### What you will do
Transcribe exactly the lines from the one holding "[59,430,102,440] Extras //" through the closing line of the entries below. Pictures stay out of the copy.

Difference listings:
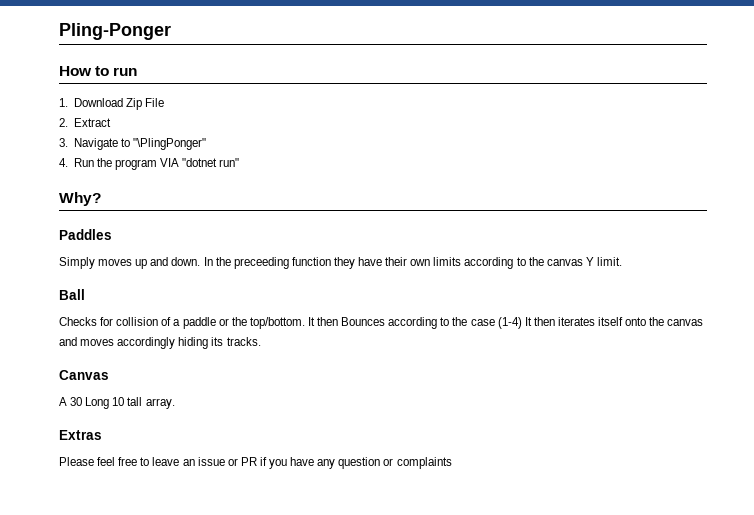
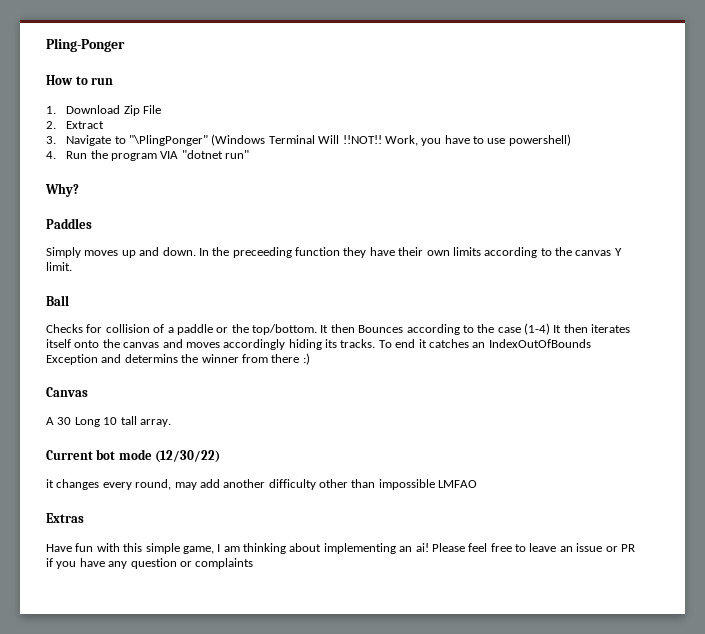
(206, 144) none -> [211,134,571,146] (Windows Terminal Will !!NOT!! Work, you have to use powershell)
(261, 341) none -> [378,339,591,348] [46,353,310,365] To end it catches an IndexOutOfBounds Exception and determins the winner from there :)
[59,430,102,440] Extras // -> [46,449,221,463] [46,479,478,490] [46,513,84,523] [46,543,429,554] Current bot mode (12/30/22) // it changes every round, may add another difficulty other than impossible LMFAO // Extras // Have fun with this simple game, I am thinking about implementing an ai!

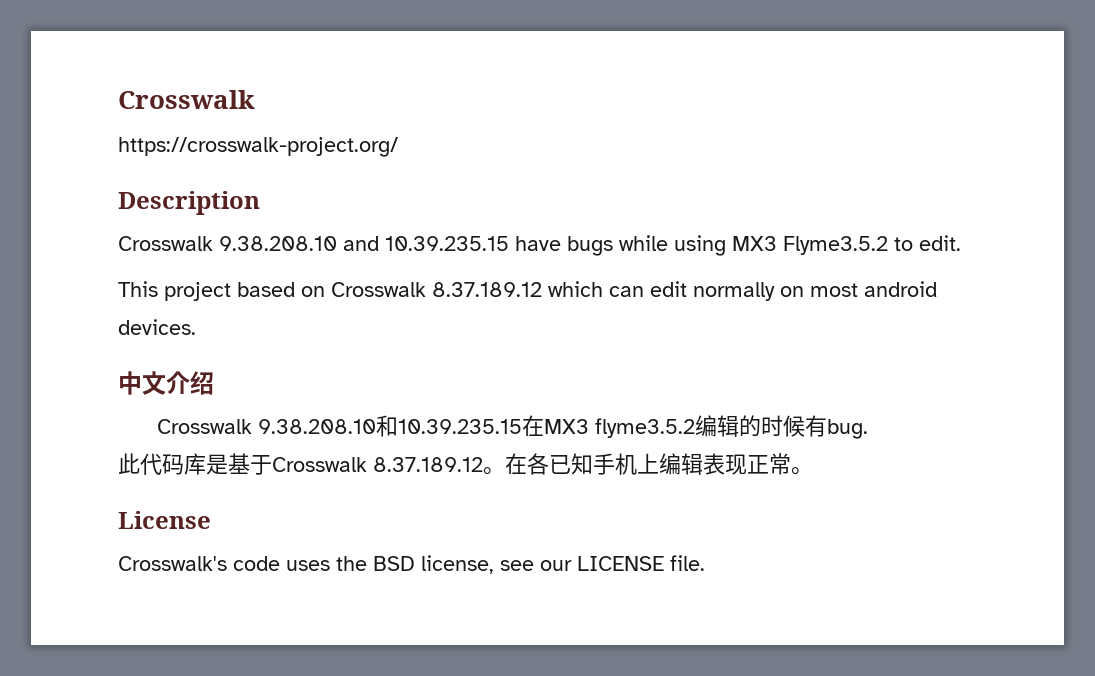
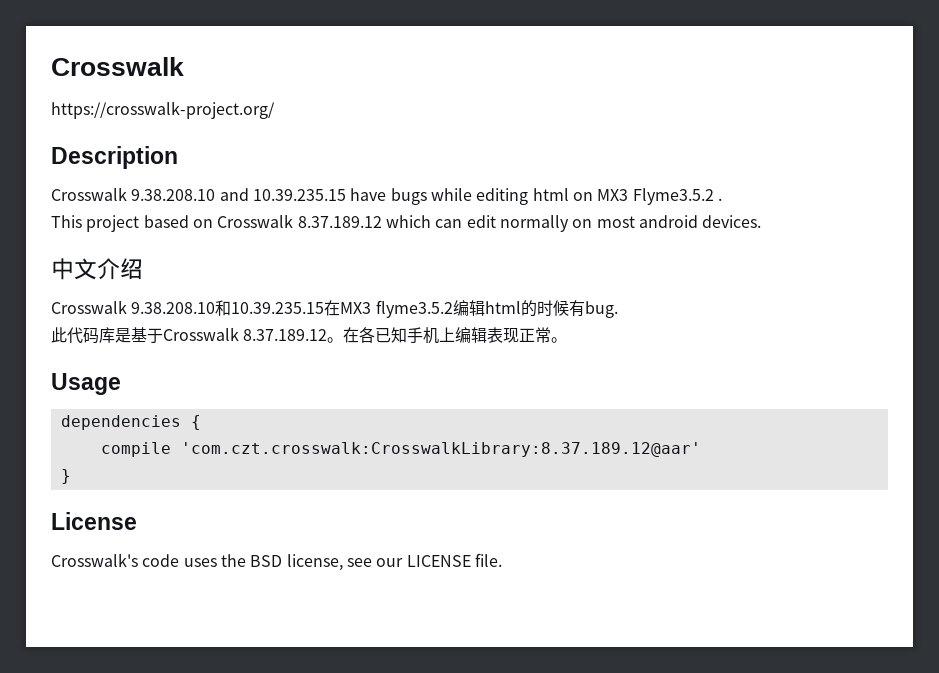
[674,235,961,256] using MX3 Flyme3.5.2 to edit. -> [476,188,722,205] editing html on MX3 Flyme3.5.2 .
(740, 426) none -> [484,301,521,314] html
(813, 471) none -> [51,373,121,395] [60,415,201,430] [100,442,701,457] [60,469,71,484] // Usage // dependencies { // compile 'com.czt.crosswalk:CrosswalkLibrary:8.37.189.12@aar' // }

### Exercise answer
[59,430,102,440] Extras // -> [46,449,221,463] [46,479,478,490] [46,513,84,523] [46,543,429,554] Current bot mode (12/30/22) // it changes every round, may add another difficulty other than impossible LMFAO // Extras // Have fun with this simple game, I am thinking about implementing an ai!

[674,235,961,256] using MX3 Flyme3.5.2 to edit. -> [476,188,722,205] editing html on MX3 Flyme3.5.2 .
(740, 426) none -> [484,301,521,314] html
(813, 471) none -> [51,373,121,395] [60,415,201,430] [100,442,701,457] [60,469,71,484] // Usage // dependencies { // compile 'com.czt.crosswalk:CrosswalkLibrary:8.37.189.12@aar' // }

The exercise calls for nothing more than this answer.